The other end of the DNA is frayed with the terminal guanine lying in the minor
groove of the next duplex in the column. The structure is stabilised by guanine
N7/cobalt (II) coordination. We compare our structure with the six published
structures of d(CGTACG)2 complexed with intercalators in the
presence of cobalt [1-4] and find them all to be very similar. The seven
structures appear to be independent of biological activity and sidechain
configuration and dependent mainly on the presence of an intercalator and
cobalt ions. It is likely that
many different intercalators, besides those discussed here, would be capable of
forming a similar structure with d(CGTACG)2 in the presence of
cobalt. Intercalators appear to
destabilise B-DNA in the presence of cobalt ions and promote formation of
multistranded DNA structures.
Although we find no evidence for biological significance of this
structure in terms of topoisomerase activity, this does not exclude the
possibility that this is an important property of intercalators which may have
an effect on other biological processes.
References
1 Adams, A., Guss, J. M., Collyer, C. A., Denny, W. A., Prakash, A. S., and Wakelin, L. P. G. (2000) Mol.

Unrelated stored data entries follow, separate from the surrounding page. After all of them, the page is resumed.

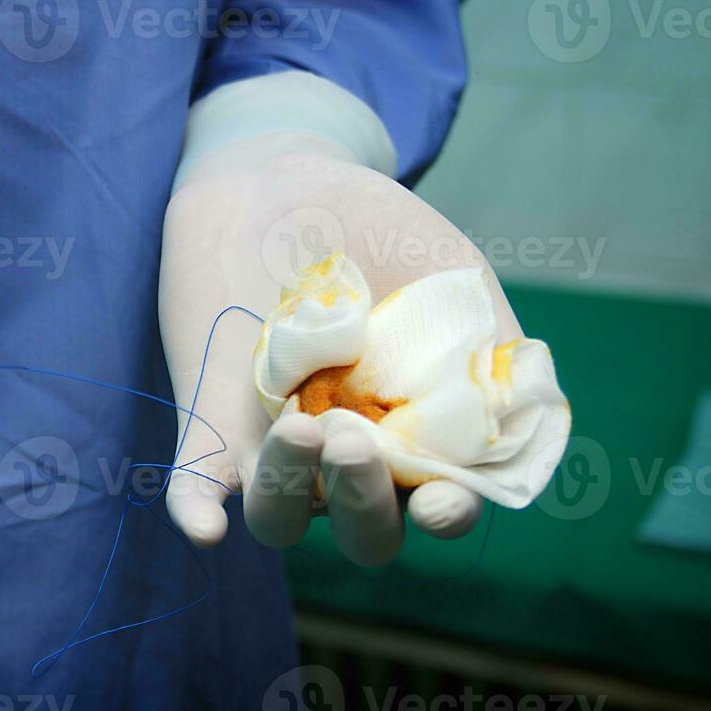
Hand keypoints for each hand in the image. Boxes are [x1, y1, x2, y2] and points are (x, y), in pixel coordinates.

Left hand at [159, 132, 520, 564]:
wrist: (288, 178)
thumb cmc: (382, 236)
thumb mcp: (455, 281)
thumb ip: (492, 352)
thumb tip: (514, 420)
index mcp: (420, 438)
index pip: (441, 505)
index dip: (448, 515)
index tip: (441, 502)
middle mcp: (351, 459)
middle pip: (364, 531)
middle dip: (365, 504)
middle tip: (352, 437)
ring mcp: (277, 444)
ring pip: (280, 516)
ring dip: (291, 494)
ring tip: (302, 429)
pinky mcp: (211, 415)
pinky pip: (197, 482)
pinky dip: (197, 509)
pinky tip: (202, 529)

Pharmacol. 58, 649-58.
2 Thorpe, J. H., Hobbs, J. R., Todd, A. K., Denny, W. A., Charlton, P., and Cardin, C. J. (2000) Biochemistry 39, 15055-61.
3 Yang, X.-l., Robinson, H., Gao, Y.-G., and Wang, A. H. J. (2000) Biochemistry 39, 10950-57.
4 Teixeira, S. C. M., Thorpe, J. H., Todd, A. K., Powell, H. R., Adams, A., Wakelin, L. P. G., Denny, W. A., and Cardin, C. J. (2002) J. Mol. Biol. 323, 167-71.